PL 529: A tesoura cega de João Doria

 

por Pedro Lobo

PL 529 – Cortes na pesquisa. Arte: Pedro Lobo/Foto: Freepik, GOVESP e Nappy

 

Digamos que as coisas apertaram. Vieram as vacas magras, sai mais dinheiro do que entra e é preciso economizar. Por onde você começa? Sim, eu te dou tempo para pensar… Talvez você comece parando de tomar café na padaria, corte a sobremesa, tome banhos mais curtos, enfim, corte os supérfluos. Simples, não? Intuitivo, ir cortando o que não faz falta. Infelizmente para nós, a PL 529 do governador João Doria (PSDB) mostra que ele ainda não aprendeu a cortar.

Desde o início da pandemia do novo coronavírus, nosso gestor tem repetido juras de amor à ciência. Clamado devoção pela pesquisa e pelo avanço científico, uma de suas bandeiras no discurso, especialmente quando no extremo oposto, o do negacionismo, está um de seus maiores inimigos políticos: o presidente Jair Bolsonaro (sem partido).

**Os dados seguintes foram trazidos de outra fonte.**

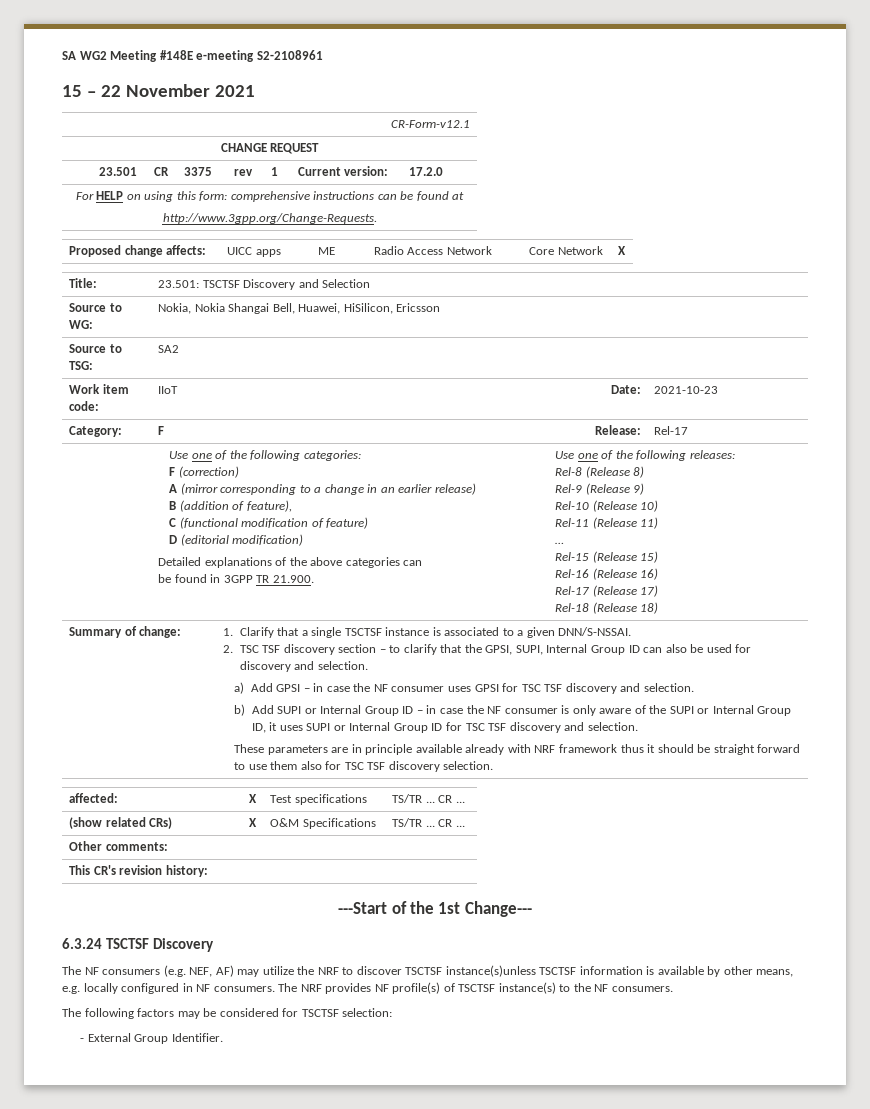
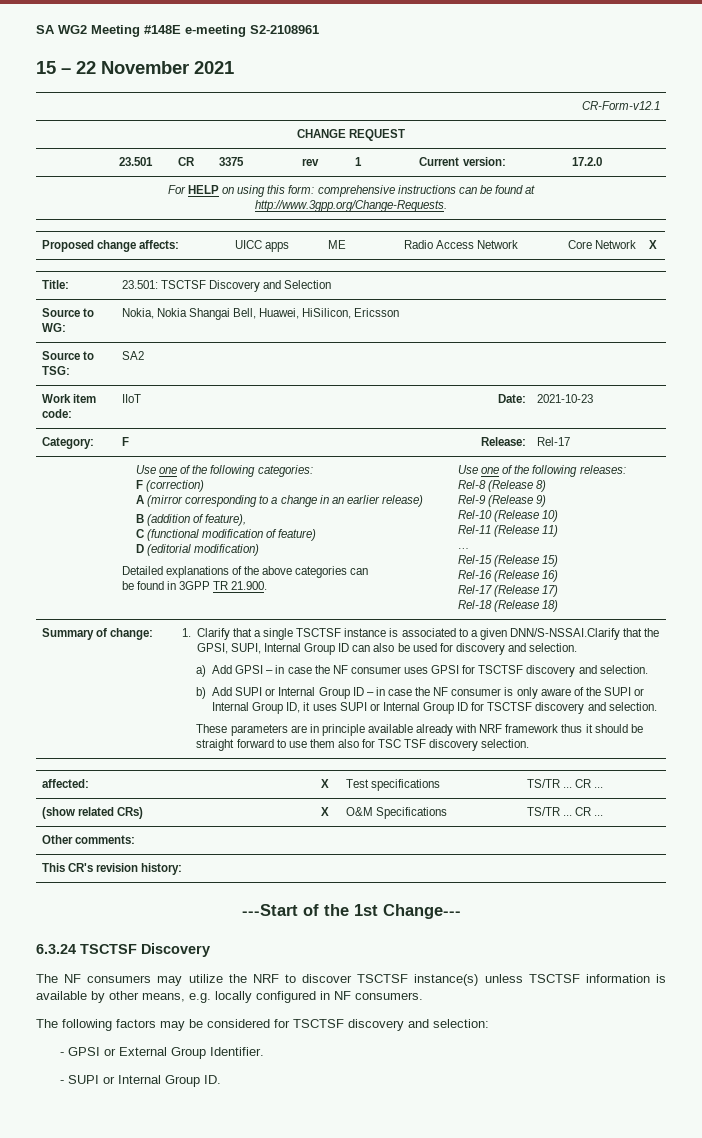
[558,627,632,636] [223,644,437,655] DNN/S-NSSAI. // 2. TSC TSF discovery section – to clarify -> [509,628,620,640] DNN/S-NSSAI.Clarify
[521,684,563,692] TSC TSF -> [478,665,524,674] TSCTSF
[465,723,507,731] TSC TSF -> [487,702,533,711] TSCTSF
[163,965,234,977] (e.g. NEF, AF) -> (152, 979) none
[445,965,536,977] instance(s)unless -> [414,974,523,986] instance(s) unless
[278,982,673,994] The NRF provides NF profile(s) of TSCTSF instance(s) to the NF consumers. -> (423, 996) none
(339, 1013) none -> [348,1019,429,1031] discovery and
(85, 1040) none -> [67,1047,116,1056] GPSI or
(223, 1037) none -> [59,1075,221,1087] // - SUPI or Internal Group ID.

No entanto, as declarações românticas não foram suficientes para que mantivesse medidas mais rígidas e efetivas de isolamento social, muito menos impediram que, na primeira oportunidade, saltasse com o escudo do “ajuste fiscal e equilíbrio das contas públicas” para cortar investimento à pesquisa no estado que governa. 

Chega a ser cômico. Trajando um abadá do Instituto Butantan com uma grandíssima CoronaVac estampada no peito, objeto de grande orgulho (e palanque político) de Doria, o amado decide confiscar anualmente o saldo positivo da nossa trinca de universidades estaduais: USP, Unicamp e Unesp, além da Fapesp (Fundação de Amparo à Pesquisa do Estado de São Paulo), através da PL. 

Só para recordar, as pesquisadoras que sequenciaram o genoma do coronavírus são não apenas da USP, mas apoiadas por bolsas da Fundação. No mês passado, a Fapesp confirmou um investimento de R$ 82,5 milhões no Instituto Butantan, para apoiar os ensaios clínicos da fase 3 da vacina. É sério que daí que nós vamos cortar? 

Nenhum desses avanços parece valer fora das entrevistas coletivas. E não me entenda mal, não estou advogando por uma universidade intocável, a USP mesmo já gastou com elefante branco e insiste em salários para aposentados acima do teto, o problema é na tesoura de Doria: quer cortar muito, mas corta mal.